Can someone explain what a Root Certificate Authority is
and how it relates to a Common Server Certificate
I know how to make it work ( as in what to click and stick in the boxes and
how to generate certificate for clients etc ) but I don’t really get the fundamentals
Possible this answer is going to be loooooooong so if anyone feels like
doing me a certificate for dummies reply I would appreciate it, alternatively
if you could point me to a good ( ideally a opensuse specific ) idiots guide
that would be good too
The system is hierarchical. The Root CA is at the top of the hierarchy. Trust is supposed flow down the hierarchy.

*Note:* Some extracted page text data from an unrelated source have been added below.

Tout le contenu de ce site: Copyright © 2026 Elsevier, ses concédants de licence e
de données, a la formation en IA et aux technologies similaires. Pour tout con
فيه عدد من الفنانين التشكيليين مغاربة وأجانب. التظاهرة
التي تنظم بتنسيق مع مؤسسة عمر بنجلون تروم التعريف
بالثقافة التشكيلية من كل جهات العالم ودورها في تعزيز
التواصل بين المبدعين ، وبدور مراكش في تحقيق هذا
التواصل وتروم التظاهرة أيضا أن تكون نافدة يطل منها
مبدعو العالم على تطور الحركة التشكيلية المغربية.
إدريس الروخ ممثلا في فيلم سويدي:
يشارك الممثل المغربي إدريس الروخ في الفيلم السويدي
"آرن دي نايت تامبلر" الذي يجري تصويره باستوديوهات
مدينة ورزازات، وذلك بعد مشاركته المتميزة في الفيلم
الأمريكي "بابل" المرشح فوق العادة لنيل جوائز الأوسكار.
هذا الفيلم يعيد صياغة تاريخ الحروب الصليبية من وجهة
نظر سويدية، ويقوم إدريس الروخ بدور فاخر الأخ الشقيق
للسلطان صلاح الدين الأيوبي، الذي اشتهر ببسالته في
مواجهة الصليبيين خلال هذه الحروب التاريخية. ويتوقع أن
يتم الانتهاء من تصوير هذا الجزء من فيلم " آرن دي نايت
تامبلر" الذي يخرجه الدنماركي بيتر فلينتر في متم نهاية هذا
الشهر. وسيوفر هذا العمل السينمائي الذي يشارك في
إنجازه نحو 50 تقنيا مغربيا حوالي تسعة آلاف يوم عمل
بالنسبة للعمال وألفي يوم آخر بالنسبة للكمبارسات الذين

In a simple arrangement, the root CA signs a server certificate, and that signature certifies the validity of the server certificate to the extent that the root CA has chosen to investigate that validity.
In a more complex arrangement, the root CA might sign a certificate for a secondary CA, and in turn that secondary CA signs the server certificate.

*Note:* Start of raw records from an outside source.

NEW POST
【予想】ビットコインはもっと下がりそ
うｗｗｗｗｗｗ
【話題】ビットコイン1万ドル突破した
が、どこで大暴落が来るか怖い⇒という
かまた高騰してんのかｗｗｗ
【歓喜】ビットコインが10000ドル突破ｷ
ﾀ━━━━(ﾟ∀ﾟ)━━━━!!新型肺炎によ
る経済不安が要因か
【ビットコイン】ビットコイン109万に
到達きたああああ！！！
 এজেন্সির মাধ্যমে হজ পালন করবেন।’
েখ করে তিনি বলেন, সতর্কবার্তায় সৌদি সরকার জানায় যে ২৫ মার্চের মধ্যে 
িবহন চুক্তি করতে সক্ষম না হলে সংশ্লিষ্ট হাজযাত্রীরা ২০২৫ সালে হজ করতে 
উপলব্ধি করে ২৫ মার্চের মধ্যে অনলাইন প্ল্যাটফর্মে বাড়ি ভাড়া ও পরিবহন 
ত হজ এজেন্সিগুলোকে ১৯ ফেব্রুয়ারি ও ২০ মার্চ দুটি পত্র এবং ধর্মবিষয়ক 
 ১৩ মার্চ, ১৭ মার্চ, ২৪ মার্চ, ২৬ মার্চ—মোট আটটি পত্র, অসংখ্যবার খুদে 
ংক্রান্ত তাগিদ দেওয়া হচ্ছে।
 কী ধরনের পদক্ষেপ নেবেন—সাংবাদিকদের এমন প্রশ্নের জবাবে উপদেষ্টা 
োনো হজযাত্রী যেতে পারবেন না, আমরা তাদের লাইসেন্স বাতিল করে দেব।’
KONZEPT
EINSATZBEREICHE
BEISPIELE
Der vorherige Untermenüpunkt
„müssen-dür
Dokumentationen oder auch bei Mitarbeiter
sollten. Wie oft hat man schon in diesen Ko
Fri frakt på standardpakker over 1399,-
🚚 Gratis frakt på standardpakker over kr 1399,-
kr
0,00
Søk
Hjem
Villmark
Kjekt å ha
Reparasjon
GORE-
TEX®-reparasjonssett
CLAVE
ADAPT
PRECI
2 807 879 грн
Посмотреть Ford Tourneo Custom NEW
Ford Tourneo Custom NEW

I might post a longer “certificates for dummies” at my blog. I hope you don’t mind my stealing that title. If I do decide to post that, then I’ll add a link in this thread.
And calling names: there were updates in the Update repo (now about a month ago) where FF removed Diginotar from it’s list of trusted CAs.
People reading your "Certificates for dummies"carefuully will now be able to understand waht this means.
Please, that is very, very off-topic here. When you have an NFS question/problem, start a thread with an explaining title in the Network forum. That might draw the attention of NFS gurus. Not when you hide your question in this thread which has avery different subject.